Now please, get off my lawn.
posted by mosk at 3:38 PM on May 23, 2007 [2 favorites]


I've been alarmed about baby boomers since they were called "the 'me' generation".
posted by WolfDaddy at 5:26 PM on May 23, 2007


Hope I die before I get old.
posted by Rangeboy at 6:06 PM on May 23, 2007


As shown in Exhibit A: The Gap was founded in 1969 and named after the "generation gap."
posted by kirkaracha at 2:44 PM on May 23 [+]
[!]


I always point out that history to people who are amazed there is a GAP store at the corner of Haight and Ashbury. Not inappropriate. In fact, very very appropriate.
posted by vacapinta at 6:40 PM on May 23, 2007


the detritus of their narcissistic self absorption

That's not the baby boomers, Turtles, that's Americans of all ages in general. Like the WW II folks who came before us, the self-proclaimed Greatest Generation who (overlooking 25+ million dead Russians), say they saved us from the Nazis.

Or the kids at the University of Michigan I lived with a few days back in December who, late night, just sat around with their MySpace pages, or argued about who had more friends at Facebook. (One thing we never did back in the 60s was blog about what we had for breakfast. Or blog about anything, really.)

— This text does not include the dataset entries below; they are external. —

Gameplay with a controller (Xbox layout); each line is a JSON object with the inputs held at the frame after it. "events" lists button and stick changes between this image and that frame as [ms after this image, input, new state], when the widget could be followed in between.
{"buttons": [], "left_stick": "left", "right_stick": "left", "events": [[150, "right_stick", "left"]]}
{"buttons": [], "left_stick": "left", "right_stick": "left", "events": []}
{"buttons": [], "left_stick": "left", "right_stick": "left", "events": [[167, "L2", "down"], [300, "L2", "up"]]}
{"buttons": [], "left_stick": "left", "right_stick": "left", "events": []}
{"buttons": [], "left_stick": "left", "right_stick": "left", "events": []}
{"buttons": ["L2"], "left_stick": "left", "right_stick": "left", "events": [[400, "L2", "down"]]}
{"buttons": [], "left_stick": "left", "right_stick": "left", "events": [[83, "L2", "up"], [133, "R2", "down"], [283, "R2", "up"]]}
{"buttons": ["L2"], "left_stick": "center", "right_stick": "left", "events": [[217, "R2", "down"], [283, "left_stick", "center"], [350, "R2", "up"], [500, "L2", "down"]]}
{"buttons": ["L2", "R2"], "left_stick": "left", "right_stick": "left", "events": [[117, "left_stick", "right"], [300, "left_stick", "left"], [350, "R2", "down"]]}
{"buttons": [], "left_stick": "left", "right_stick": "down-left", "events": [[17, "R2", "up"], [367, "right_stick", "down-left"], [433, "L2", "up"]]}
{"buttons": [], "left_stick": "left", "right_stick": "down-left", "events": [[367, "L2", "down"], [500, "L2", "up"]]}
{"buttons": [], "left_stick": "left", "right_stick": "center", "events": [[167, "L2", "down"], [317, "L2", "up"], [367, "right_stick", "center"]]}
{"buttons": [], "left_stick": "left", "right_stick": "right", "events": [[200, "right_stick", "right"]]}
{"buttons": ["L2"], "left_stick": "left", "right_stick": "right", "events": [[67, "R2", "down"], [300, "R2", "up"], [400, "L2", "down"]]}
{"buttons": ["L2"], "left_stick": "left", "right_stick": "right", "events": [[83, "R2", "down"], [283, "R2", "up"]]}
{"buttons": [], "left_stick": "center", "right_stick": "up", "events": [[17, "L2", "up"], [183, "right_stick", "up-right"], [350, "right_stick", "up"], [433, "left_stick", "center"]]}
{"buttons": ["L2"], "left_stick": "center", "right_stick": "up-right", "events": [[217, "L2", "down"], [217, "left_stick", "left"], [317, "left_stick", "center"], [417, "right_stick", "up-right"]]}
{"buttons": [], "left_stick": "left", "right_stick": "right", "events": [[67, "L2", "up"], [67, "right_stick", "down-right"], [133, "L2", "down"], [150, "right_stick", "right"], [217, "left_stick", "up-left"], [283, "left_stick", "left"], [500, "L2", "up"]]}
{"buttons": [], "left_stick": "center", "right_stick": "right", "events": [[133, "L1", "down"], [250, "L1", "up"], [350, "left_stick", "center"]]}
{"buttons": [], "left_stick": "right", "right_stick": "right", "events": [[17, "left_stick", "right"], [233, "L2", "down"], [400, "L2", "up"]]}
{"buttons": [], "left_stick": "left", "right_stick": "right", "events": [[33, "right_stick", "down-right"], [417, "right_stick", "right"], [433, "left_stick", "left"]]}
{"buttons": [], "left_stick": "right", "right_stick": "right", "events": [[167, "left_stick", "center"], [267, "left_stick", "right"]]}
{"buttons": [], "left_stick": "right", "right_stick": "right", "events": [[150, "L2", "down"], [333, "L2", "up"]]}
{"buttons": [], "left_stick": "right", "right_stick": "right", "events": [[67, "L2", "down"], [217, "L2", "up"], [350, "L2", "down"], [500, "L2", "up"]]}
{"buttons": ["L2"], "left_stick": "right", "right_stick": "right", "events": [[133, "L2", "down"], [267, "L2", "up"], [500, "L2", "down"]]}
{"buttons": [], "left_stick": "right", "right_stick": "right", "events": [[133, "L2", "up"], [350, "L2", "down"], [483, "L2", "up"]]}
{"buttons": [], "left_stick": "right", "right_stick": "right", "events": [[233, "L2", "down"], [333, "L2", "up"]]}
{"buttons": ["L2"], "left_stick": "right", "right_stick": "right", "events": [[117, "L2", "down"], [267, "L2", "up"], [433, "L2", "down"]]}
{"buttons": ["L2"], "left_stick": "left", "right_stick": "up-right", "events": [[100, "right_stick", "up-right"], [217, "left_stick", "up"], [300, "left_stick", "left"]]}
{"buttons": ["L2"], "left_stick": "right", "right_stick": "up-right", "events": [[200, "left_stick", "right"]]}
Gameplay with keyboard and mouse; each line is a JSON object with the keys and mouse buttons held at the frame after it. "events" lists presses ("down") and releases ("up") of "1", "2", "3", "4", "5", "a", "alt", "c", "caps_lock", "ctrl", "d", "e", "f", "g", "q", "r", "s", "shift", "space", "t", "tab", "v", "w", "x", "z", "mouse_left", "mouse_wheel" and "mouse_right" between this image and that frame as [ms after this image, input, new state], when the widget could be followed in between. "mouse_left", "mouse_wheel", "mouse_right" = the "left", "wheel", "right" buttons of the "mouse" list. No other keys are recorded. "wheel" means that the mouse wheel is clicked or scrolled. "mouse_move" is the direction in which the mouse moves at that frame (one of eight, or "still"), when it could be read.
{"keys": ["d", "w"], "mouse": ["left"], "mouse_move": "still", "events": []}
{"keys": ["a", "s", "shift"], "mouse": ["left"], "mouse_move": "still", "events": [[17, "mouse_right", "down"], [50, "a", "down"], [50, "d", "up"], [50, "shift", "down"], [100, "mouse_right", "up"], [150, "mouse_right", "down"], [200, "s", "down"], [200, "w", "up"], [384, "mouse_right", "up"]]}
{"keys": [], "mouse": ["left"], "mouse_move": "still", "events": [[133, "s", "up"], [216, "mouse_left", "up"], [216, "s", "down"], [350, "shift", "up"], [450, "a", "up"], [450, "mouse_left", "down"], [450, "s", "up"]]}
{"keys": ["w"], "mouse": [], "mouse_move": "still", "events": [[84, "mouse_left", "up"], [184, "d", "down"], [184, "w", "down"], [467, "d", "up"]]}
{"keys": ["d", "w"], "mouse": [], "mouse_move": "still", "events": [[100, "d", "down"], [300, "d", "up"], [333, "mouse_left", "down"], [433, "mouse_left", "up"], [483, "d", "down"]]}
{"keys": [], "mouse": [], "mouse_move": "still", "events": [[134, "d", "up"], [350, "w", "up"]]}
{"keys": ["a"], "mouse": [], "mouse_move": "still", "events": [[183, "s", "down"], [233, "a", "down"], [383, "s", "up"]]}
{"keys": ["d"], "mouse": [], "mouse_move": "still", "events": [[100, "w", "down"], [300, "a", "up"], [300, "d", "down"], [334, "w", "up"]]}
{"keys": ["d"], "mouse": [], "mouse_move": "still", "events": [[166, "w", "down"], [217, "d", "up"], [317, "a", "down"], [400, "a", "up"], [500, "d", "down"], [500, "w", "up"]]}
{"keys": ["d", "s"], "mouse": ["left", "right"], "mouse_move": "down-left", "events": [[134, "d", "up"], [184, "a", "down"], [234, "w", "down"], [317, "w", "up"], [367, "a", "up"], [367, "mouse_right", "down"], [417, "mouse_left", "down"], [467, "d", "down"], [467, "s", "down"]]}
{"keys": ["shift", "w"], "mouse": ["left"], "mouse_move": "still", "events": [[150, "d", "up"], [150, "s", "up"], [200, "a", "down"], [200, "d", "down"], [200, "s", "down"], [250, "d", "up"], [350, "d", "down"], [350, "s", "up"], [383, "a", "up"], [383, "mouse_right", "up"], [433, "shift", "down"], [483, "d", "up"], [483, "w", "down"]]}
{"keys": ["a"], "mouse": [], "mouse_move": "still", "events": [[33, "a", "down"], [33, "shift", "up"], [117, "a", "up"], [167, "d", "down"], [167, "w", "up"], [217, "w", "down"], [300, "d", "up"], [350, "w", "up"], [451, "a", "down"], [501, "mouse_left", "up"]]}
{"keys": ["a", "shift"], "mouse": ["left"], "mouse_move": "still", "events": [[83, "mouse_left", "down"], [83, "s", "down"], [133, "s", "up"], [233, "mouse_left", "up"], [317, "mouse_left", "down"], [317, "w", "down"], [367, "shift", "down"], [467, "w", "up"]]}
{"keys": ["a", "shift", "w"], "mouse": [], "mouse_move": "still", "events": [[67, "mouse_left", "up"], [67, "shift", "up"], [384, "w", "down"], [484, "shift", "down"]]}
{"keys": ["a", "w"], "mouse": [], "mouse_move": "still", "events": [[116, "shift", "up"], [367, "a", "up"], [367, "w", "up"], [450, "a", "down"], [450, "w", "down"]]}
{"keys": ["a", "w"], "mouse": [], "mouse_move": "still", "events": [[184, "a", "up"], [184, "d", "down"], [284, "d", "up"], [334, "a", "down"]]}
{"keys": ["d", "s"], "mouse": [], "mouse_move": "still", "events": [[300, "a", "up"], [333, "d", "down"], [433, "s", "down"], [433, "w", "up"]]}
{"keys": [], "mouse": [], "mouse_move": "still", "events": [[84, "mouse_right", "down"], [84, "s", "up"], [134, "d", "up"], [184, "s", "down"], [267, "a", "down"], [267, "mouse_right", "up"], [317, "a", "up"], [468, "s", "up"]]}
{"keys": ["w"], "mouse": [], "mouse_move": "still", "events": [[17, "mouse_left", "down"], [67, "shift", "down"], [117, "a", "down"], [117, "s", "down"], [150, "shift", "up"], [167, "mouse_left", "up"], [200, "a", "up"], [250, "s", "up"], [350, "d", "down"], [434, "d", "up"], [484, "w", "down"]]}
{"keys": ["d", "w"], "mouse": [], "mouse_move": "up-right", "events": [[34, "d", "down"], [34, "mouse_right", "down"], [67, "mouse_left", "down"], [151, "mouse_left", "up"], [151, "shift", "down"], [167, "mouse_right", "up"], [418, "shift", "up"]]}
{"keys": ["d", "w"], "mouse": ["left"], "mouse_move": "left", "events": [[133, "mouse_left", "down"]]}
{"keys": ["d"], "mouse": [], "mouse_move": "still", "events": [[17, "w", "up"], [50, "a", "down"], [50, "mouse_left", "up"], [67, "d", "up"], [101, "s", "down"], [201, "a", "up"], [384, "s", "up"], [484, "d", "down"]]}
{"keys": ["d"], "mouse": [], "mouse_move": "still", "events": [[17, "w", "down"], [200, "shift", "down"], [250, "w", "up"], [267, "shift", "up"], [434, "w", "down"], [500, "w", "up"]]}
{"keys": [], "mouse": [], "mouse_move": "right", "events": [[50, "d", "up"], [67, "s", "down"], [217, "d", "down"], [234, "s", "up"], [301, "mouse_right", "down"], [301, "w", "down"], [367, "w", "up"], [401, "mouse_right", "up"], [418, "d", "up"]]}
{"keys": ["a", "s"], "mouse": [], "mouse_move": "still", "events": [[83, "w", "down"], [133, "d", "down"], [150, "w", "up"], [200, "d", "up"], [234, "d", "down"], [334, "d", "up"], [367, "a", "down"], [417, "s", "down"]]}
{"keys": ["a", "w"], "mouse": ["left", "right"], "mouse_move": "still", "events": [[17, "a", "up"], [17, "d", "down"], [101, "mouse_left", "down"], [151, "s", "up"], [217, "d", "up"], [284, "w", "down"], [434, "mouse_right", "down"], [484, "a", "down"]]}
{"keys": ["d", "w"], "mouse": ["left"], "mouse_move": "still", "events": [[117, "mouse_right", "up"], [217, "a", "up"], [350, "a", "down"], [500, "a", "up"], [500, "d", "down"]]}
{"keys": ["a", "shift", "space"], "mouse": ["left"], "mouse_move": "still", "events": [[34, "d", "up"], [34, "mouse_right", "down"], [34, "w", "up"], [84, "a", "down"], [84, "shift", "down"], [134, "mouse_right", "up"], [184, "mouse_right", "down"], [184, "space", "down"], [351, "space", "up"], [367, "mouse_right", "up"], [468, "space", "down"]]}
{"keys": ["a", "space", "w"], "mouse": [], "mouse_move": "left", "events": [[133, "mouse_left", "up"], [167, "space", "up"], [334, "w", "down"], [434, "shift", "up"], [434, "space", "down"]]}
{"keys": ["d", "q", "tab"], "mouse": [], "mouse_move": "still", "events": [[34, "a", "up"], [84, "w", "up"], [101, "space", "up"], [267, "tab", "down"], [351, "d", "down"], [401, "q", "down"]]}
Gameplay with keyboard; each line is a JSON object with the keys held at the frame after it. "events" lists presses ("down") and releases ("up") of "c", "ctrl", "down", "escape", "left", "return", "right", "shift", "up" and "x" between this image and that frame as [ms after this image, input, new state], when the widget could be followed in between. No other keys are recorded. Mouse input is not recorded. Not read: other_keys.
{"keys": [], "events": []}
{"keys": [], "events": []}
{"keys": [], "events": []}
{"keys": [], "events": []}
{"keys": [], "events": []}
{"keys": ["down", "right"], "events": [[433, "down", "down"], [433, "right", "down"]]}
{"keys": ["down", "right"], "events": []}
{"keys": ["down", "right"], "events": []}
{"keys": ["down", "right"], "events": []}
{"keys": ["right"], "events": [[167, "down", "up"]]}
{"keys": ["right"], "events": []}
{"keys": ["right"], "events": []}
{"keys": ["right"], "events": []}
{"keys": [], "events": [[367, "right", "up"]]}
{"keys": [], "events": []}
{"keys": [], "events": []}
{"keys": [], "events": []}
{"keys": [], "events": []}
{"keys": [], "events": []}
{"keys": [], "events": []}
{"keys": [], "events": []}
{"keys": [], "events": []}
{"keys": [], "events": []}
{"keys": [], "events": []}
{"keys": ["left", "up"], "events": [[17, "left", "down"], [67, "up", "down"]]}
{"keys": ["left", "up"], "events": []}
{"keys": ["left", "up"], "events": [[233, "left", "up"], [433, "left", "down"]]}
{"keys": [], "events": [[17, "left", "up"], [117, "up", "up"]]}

I always thought San Francisco itself was narcissistic, always nattering on about how it's the most romantic city in America, when my memories are more of angry panhandlers screaming at me when I tried to walk down the street. The town has been a media creation at least since Tony Bennett left his heart there, as were the hippies of the Haight who, as people have noted above, were soon co-opted by big business, and it turned out that their whole trip didn't amount to much. The real changes caused by our 'the-one-after-the-greatest' generation, some good of which continues to last today, mostly came from somewhere else.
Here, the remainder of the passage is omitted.